§ Work order
Please repeat each of the records that follow, exactly as written.

##### Information

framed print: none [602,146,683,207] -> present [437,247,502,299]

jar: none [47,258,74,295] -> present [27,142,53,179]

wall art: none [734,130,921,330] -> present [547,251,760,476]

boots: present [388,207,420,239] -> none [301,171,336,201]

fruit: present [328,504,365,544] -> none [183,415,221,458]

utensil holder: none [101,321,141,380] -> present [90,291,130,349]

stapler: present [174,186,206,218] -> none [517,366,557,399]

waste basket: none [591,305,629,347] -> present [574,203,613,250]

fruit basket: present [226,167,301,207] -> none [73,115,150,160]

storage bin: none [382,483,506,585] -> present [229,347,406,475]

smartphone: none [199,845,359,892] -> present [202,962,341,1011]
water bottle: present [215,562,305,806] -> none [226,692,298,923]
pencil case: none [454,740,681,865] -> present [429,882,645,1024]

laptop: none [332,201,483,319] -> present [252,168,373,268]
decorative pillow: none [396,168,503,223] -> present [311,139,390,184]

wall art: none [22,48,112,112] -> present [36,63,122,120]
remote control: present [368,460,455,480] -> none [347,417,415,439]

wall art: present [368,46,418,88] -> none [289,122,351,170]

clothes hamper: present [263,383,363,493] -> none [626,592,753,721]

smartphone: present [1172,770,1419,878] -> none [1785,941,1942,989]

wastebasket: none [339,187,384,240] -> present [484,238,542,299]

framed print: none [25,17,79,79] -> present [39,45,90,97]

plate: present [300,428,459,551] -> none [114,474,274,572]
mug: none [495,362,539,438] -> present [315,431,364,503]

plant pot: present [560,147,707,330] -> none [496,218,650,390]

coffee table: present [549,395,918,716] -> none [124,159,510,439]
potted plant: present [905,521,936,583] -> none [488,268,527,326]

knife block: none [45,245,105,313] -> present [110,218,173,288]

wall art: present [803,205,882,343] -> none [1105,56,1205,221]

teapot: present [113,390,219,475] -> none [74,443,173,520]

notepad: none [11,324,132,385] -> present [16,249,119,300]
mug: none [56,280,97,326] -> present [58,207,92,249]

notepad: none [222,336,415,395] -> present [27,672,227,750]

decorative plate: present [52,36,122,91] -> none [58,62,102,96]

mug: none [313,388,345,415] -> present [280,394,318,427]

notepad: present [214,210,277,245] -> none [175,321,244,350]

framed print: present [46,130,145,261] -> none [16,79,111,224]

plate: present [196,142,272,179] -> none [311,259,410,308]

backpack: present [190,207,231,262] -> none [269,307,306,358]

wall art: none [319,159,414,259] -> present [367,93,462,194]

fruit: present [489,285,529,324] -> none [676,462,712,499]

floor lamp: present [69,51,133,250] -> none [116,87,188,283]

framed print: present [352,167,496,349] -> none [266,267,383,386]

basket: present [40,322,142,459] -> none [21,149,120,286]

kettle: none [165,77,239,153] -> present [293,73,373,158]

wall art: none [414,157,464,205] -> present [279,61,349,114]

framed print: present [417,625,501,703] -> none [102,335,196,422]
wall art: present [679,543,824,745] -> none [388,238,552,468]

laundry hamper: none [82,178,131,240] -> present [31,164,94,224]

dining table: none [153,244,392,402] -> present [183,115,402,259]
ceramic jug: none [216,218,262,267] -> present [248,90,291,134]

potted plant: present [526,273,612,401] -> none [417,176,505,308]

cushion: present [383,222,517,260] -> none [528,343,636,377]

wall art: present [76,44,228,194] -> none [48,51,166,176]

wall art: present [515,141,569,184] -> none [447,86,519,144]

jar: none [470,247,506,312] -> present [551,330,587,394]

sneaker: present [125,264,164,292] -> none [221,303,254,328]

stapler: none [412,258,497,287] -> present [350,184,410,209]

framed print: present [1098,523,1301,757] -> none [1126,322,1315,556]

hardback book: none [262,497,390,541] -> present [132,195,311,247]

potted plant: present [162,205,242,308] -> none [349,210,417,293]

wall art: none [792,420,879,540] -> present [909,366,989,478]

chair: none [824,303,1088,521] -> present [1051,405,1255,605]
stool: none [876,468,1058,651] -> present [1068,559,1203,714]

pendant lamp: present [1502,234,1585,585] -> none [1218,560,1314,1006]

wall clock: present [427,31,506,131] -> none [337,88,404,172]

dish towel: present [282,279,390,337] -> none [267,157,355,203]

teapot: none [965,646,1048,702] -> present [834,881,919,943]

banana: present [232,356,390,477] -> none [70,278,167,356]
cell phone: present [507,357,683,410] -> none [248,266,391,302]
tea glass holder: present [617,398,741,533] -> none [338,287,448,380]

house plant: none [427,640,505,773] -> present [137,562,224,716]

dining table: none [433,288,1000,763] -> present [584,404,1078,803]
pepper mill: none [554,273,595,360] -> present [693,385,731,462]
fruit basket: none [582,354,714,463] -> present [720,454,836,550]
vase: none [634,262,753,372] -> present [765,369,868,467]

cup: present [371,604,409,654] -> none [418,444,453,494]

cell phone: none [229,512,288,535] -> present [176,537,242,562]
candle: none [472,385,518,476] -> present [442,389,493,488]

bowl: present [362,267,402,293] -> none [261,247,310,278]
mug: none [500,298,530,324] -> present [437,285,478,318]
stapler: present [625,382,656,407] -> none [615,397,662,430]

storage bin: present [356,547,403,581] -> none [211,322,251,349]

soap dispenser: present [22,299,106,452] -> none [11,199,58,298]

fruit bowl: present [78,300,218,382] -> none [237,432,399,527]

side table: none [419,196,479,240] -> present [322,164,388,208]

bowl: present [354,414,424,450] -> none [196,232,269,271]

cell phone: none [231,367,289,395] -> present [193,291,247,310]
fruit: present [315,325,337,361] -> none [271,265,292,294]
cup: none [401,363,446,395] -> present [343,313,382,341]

##########

§ Task answer
framed print: none [602,146,683,207] -> present [437,247,502,299]

jar: none [47,258,74,295] -> present [27,142,53,179]

wall art: none [734,130,921,330] -> present [547,251,760,476]

boots: present [388,207,420,239] -> none [301,171,336,201]

fruit: present [328,504,365,544] -> none [183,415,221,458]

utensil holder: none [101,321,141,380] -> present [90,291,130,349]

stapler: present [174,186,206,218] -> none [517,366,557,399]

waste basket: none [591,305,629,347] -> present [574,203,613,250]

fruit basket: present [226,167,301,207] -> none [73,115,150,160]

storage bin: none [382,483,506,585] -> present [229,347,406,475]

smartphone: none [199,845,359,892] -> present [202,962,341,1011]
water bottle: present [215,562,305,806] -> none [226,692,298,923]
pencil case: none [454,740,681,865] -> present [429,882,645,1024]

laptop: none [332,201,483,319] -> present [252,168,373,268]
decorative pillow: none [396,168,503,223] -> present [311,139,390,184]

wall art: none [22,48,112,112] -> present [36,63,122,120]
remote control: present [368,460,455,480] -> none [347,417,415,439]

wall art: present [368,46,418,88] -> none [289,122,351,170]

clothes hamper: present [263,383,363,493] -> none [626,592,753,721]

smartphone: present [1172,770,1419,878] -> none [1785,941,1942,989]

wastebasket: none [339,187,384,240] -> present [484,238,542,299]

framed print: none [25,17,79,79] -> present [39,45,90,97]

plate: present [300,428,459,551] -> none [114,474,274,572]
mug: none [495,362,539,438] -> present [315,431,364,503]

plant pot: present [560,147,707,330] -> none [496,218,650,390]

coffee table: present [549,395,918,716] -> none [124,159,510,439]
potted plant: present [905,521,936,583] -> none [488,268,527,326]

knife block: none [45,245,105,313] -> present [110,218,173,288]

wall art: present [803,205,882,343] -> none [1105,56,1205,221]

teapot: present [113,390,219,475] -> none [74,443,173,520]

notepad: none [11,324,132,385] -> present [16,249,119,300]
mug: none [56,280,97,326] -> present [58,207,92,249]

notepad: none [222,336,415,395] -> present [27,672,227,750]

decorative plate: present [52,36,122,91] -> none [58,62,102,96]

mug: none [313,388,345,415] -> present [280,394,318,427]

notepad: present [214,210,277,245] -> none [175,321,244,350]

framed print: present [46,130,145,261] -> none [16,79,111,224]

plate: present [196,142,272,179] -> none [311,259,410,308]

backpack: present [190,207,231,262] -> none [269,307,306,358]

wall art: none [319,159,414,259] -> present [367,93,462,194]

fruit: present [489,285,529,324] -> none [676,462,712,499]

floor lamp: present [69,51,133,250] -> none [116,87,188,283]

framed print: present [352,167,496,349] -> none [266,267,383,386]

basket: present [40,322,142,459] -> none [21,149,120,286]

kettle: none [165,77,239,153] -> present [293,73,373,158]

wall art: none [414,157,464,205] -> present [279,61,349,114]

framed print: present [417,625,501,703] -> none [102,335,196,422]
wall art: present [679,543,824,745] -> none [388,238,552,468]

laundry hamper: none [82,178,131,240] -> present [31,164,94,224]

dining table: none [153,244,392,402] -> present [183,115,402,259]
ceramic jug: none [216,218,262,267] -> present [248,90,291,134]

potted plant: present [526,273,612,401] -> none [417,176,505,308]

cushion: present [383,222,517,260] -> none [528,343,636,377]

wall art: present [76,44,228,194] -> none [48,51,166,176]

wall art: present [515,141,569,184] -> none [447,86,519,144]

jar: none [470,247,506,312] -> present [551,330,587,394]

sneaker: present [125,264,164,292] -> none [221,303,254,328]

stapler: none [412,258,497,287] -> present [350,184,410,209]

framed print: present [1098,523,1301,757] -> none [1126,322,1315,556]

hardback book: none [262,497,390,541] -> present [132,195,311,247]

potted plant: present [162,205,242,308] -> none [349,210,417,293]

wall art: none [792,420,879,540] -> present [909,366,989,478]

chair: none [824,303,1088,521] -> present [1051,405,1255,605]
stool: none [876,468,1058,651] -> present [1068,559,1203,714]

pendant lamp: present [1502,234,1585,585] -> none [1218,560,1314,1006]

wall clock: present [427,31,506,131] -> none [337,88,404,172]

dish towel: present [282,279,390,337] -> none [267,157,355,203]

teapot: none [965,646,1048,702] -> present [834,881,919,943]

banana: present [232,356,390,477] -> none [70,278,167,356]
cell phone: present [507,357,683,410] -> none [248,266,391,302]
tea glass holder: present [617,398,741,533] -> none [338,287,448,380]

house plant: none [427,640,505,773] -> present [137,562,224,716]

dining table: none [433,288,1000,763] -> present [584,404,1078,803]
pepper mill: none [554,273,595,360] -> present [693,385,731,462]
fruit basket: none [582,354,714,463] -> present [720,454,836,550]
vase: none [634,262,753,372] -> present [765,369,868,467]

cup: present [371,604,409,654] -> none [418,444,453,494]

cell phone: none [229,512,288,535] -> present [176,537,242,562]
candle: none [472,385,518,476] -> present [442,389,493,488]

bowl: present [362,267,402,293] -> none [261,247,310,278]
mug: none [500,298,530,324] -> present [437,285,478,318]
stapler: present [625,382,656,407] -> none [615,397,662,430]

storage bin: present [356,547,403,581] -> none [211,322,251,349]

soap dispenser: present [22,299,106,452] -> none [11,199,58,298]

fruit bowl: present [78,300,218,382] -> none [237,432,399,527]

side table: none [419,196,479,240] -> present [322,164,388,208]

bowl: present [354,414,424,450] -> none [196,232,269,271]

cell phone: none [231,367,289,395] -> present [193,291,247,310]
fruit: present [315,325,337,361] -> none [271,265,292,294]
cup: none [401,363,446,395] -> present [343,313,382,341]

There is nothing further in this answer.